Indeed, the company is moving in this direction, recently announcing plans to trim expenses by laying off 10,000 people and launching a review of some cash-burning projects like its Alexa voice assistant. As such, analysts expect Amazon to move back to profitability next year, even despite the economic outlook turning darker. 

That said, Amazon shares are still expensive from a valuation angle. The stock is trading at 52.5 times next year’s earnings estimates, which is not cheap by any means. This suggests investors expect rapid growth in the coming years and are willing to pay a premium today. 

But it can also backfire. An expensive valuation relies on ‘hopes’, which can change quickly in case the earnings reality doesn’t match those expectations. In other words, Amazon doesn’t have a real valuation floor to fall back on. 

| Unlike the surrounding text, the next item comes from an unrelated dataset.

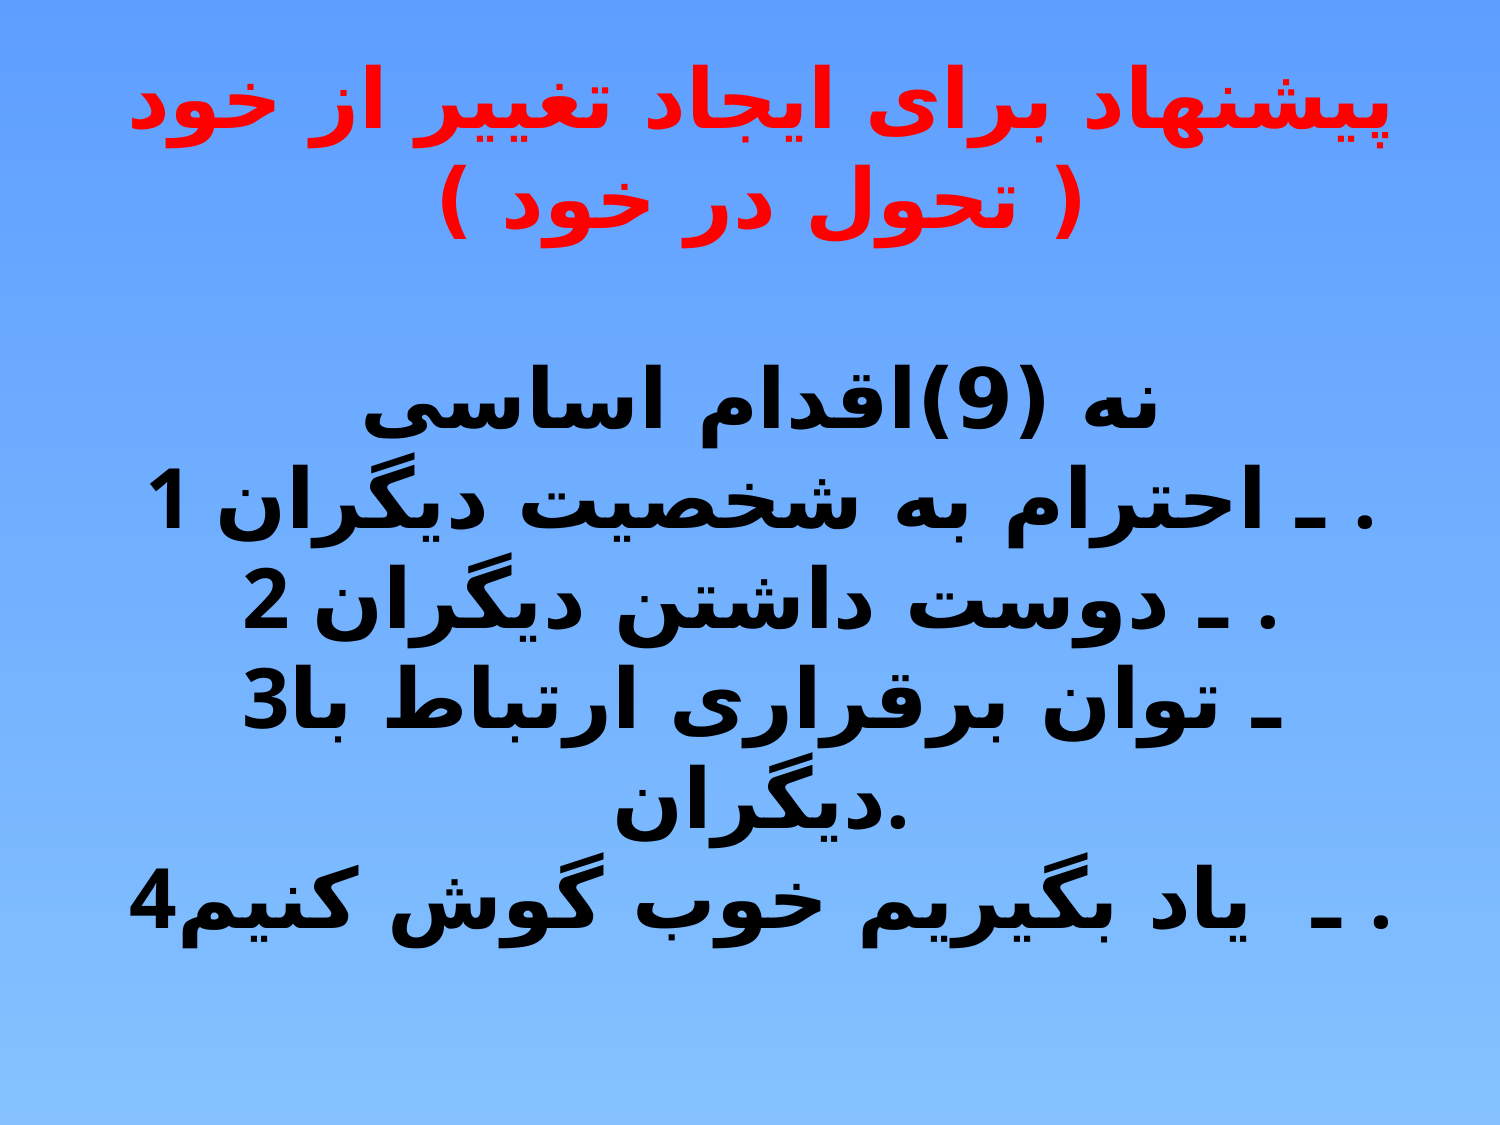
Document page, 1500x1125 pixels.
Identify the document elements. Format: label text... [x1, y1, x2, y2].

text_box پیشنهاد برای ایجاد تغییر از خود ( تحول در خود ) نه (9)اقدام اساسی 1 ـ احترام به شخصیت دیگران . 2 ـ دوست داشتن دیگران . 3ـ توان برقراری ارتباط با دیگران. 4ـ یاد بگیریم خوب گوش کنیم . [82, 37, 1442, 953]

Still, there’s cause for optimism. Amazon is a leading player in cloud computing, an industry that is arguably in the early stages of its growth. Meanwhile, its advertising business has started to blossom, stealing market share from Meta and Google. It also offers third-party seller services, charging small businesses for access to its wide distribution network. 

The stock had a tough year and 2023 won’t be easy either considering the stretched valuation in a slowing economy. Even so, this is a unique company with multiple growing revenue streams, so investors with long time horizons could ultimately be rewarded.